“Ti prendo per mano e ti porto in vacanza”.
Che bello quando nonna mi diceva questa frase. A Bologna si moriva di caldo e lei mi portava in collina, dov’era nata. Passavo i pomeriggi nei campi e le serate in paese. Il caos cittadino era sostituito per qualche settimana dal cinguettio di uccellini, dalle voci delle madri che dalle finestre richiamavano i figli a tavola e da silenzi interminabili che attraversavano le colline marchigiane nelle ore notturne. Quel giorno non stavo più nella pelle, l’estate prima avevo stretto amicizia con un gruppo di ragazzi e non vedevo l’ora di rivederli.

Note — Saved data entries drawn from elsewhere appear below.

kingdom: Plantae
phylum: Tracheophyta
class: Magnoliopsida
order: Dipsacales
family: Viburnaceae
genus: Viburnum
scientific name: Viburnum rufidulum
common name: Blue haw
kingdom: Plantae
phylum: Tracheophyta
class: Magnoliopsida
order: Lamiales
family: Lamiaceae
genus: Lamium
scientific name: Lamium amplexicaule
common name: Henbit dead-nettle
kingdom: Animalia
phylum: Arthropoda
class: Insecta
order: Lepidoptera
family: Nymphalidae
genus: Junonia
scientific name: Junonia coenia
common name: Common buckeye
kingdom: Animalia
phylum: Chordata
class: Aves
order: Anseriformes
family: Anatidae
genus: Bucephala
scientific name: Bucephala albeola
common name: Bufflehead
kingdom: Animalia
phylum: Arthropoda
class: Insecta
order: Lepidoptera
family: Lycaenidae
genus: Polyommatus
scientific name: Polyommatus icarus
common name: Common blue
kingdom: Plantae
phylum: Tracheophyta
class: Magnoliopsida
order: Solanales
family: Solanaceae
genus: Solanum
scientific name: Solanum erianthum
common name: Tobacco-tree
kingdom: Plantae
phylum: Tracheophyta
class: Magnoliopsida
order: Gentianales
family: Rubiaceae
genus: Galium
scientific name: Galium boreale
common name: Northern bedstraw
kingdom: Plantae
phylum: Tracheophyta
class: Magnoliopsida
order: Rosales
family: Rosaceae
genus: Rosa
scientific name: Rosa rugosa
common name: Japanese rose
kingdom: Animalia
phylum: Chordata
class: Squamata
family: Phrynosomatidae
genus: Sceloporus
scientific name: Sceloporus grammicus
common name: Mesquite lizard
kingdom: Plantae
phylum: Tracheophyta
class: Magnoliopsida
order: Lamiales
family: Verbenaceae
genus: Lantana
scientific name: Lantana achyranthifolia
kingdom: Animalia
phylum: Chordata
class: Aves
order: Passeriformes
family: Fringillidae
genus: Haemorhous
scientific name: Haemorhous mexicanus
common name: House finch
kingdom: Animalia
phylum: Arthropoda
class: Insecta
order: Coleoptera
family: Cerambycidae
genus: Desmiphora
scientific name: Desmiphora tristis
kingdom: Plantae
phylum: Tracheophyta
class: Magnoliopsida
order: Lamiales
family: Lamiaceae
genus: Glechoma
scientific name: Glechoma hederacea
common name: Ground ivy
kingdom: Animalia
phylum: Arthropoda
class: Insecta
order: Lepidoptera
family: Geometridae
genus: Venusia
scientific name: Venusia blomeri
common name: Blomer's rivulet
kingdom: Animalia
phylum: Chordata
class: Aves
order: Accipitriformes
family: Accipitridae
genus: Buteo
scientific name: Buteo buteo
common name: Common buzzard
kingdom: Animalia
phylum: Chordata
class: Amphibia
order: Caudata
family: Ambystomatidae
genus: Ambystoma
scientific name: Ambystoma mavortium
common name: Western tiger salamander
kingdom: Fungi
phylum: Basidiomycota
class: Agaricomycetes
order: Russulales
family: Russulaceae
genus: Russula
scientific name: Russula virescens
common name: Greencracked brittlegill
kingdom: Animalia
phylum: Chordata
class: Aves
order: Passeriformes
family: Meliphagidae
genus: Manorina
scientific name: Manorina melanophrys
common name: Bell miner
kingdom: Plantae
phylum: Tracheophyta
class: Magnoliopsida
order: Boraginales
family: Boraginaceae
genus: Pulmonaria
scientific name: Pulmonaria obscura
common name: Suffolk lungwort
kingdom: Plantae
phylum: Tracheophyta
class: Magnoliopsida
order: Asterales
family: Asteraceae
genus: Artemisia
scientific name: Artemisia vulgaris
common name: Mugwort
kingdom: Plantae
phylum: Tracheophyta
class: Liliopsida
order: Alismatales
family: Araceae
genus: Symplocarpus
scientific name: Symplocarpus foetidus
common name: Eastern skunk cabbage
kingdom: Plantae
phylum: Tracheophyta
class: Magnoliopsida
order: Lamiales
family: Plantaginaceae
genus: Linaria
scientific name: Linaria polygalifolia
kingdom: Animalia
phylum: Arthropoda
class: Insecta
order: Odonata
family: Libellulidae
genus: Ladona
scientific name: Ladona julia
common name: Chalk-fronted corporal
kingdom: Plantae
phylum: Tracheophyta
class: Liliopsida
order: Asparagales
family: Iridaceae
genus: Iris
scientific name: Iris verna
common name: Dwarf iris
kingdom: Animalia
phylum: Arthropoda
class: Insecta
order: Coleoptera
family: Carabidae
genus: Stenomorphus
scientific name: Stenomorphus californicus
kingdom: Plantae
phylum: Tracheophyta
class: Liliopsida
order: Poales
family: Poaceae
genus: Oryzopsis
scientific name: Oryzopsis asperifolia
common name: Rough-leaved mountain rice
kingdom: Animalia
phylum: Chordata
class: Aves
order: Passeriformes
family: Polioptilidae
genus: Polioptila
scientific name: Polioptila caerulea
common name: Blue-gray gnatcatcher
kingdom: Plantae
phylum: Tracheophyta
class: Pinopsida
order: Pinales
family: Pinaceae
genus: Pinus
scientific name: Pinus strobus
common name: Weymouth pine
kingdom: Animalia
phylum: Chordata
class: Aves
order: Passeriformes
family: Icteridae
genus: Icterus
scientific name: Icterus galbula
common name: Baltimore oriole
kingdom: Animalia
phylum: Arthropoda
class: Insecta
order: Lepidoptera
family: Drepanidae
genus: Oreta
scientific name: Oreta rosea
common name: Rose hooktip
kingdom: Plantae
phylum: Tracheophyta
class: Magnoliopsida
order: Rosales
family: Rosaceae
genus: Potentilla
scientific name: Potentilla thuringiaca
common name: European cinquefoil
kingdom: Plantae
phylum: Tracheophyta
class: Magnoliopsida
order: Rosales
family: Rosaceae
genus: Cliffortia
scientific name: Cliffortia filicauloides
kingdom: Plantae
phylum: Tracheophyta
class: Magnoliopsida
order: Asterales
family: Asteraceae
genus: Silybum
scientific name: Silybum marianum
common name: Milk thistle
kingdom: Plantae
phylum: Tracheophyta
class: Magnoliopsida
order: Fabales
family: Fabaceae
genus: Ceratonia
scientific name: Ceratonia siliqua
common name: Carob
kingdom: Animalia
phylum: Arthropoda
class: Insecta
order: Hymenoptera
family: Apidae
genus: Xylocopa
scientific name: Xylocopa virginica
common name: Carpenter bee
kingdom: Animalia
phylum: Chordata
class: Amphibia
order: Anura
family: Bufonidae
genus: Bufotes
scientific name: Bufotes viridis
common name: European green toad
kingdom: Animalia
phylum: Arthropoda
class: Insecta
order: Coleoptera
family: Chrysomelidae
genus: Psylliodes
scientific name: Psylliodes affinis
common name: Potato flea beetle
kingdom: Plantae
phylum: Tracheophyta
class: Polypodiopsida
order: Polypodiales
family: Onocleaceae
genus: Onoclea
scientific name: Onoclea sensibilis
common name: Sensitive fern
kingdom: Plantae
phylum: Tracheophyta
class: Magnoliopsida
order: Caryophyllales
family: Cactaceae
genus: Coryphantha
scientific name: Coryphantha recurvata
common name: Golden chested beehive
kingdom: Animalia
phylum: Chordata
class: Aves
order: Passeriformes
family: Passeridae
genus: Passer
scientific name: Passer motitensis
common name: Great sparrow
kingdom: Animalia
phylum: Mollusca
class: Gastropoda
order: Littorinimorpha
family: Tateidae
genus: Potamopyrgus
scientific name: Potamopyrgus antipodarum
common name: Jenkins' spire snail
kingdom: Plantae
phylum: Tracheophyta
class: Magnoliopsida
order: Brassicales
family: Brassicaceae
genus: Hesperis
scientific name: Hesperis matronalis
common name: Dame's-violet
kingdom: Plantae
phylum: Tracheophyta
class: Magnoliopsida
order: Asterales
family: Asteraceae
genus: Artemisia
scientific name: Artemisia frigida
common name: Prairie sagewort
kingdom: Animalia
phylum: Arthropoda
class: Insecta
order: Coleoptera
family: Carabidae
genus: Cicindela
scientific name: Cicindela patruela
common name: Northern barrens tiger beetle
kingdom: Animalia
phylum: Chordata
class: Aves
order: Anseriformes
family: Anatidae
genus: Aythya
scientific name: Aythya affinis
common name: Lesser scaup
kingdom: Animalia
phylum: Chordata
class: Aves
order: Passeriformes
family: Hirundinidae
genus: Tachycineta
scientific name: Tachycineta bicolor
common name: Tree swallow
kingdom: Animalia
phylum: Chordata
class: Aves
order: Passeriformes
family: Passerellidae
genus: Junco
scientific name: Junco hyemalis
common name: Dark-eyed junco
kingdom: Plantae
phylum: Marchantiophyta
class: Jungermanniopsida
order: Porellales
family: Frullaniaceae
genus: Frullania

Mamma e papà accompagnarono me e mia nonna in stazione con largo anticipo perché in tanti a Bologna scappano dall’afa durante i mesi estivi, rimane chi non può permetterselo, e i miei misero sempre al primo posto me e i miei fratelli, loro rimanevano a lavorare, come sempre. Mio padre ci scaricò a pochi metri dall’ingresso e andò a cercare parcheggio, ricordo che in radio passava “Stella Stai” di Umberto Tozzi..
“… Colorando un figlio si può
Dargli i tuoi occhi…”, così faceva, e se ci ripenso ora fa quasi sorridere. Ho gli occhi di mia madre e il cuore di mia nonna. Mia madre, Loredana, e mia nonna, Angelica, madre di mio padre, avevano un buon rapporto per essere nuora e suocera, statisticamente non si va mai troppo d’accordo, ma per loro era diverso. Probabilmente mia nonna aveva visto subito la donna impegnata che era mia madre, aveva visto subito tutti i sacrifici che aveva fatto per la nostra famiglia e mia madre, d’altro canto, vedeva semplicemente quanto quella signora marchigiana che vent’anni prima si trasferì col figlio a Bologna, volesse bene ai propri nipoti.
E io quella mattina del 2 Agosto 1980 dovevo prendere un treno e andare in vacanza con mia nonna. Mia madre doveva darmi un bacio e farmi qualche raccomandazione mentre il treno partiva e io avrei dovuto passare due settimane tra uccellini che cinguettano, madri che dalle finestre chiamano i figli a tavola e silenzi collinari interminabili. E invece ricordo solo silenzi. Interminabili silenzi.
Poi le urla di mio padre e le notti in ospedale, la rabbia, la disperazione, a tratti la speranza di star vivendo un incubo. E poi i discorsi alla tv, i lutti, i manifesti, le commemorazioni, la voglia di capire il perché.
Ma oggi ho solo voglia di ricordare e partire.
Mia madre si chiamava Loredana Molina.
Mia nonna si chiamava Angelica Tarsi.
Non le vidi più, e non tornai mai più in collina.
Ora vorrei tornarci. Per respirare un po’ quello che sarebbe stato, forse, il mio destino.
Per dire ai quei ragazzi conosciuti l’estate prima che non li avevo dimenticati.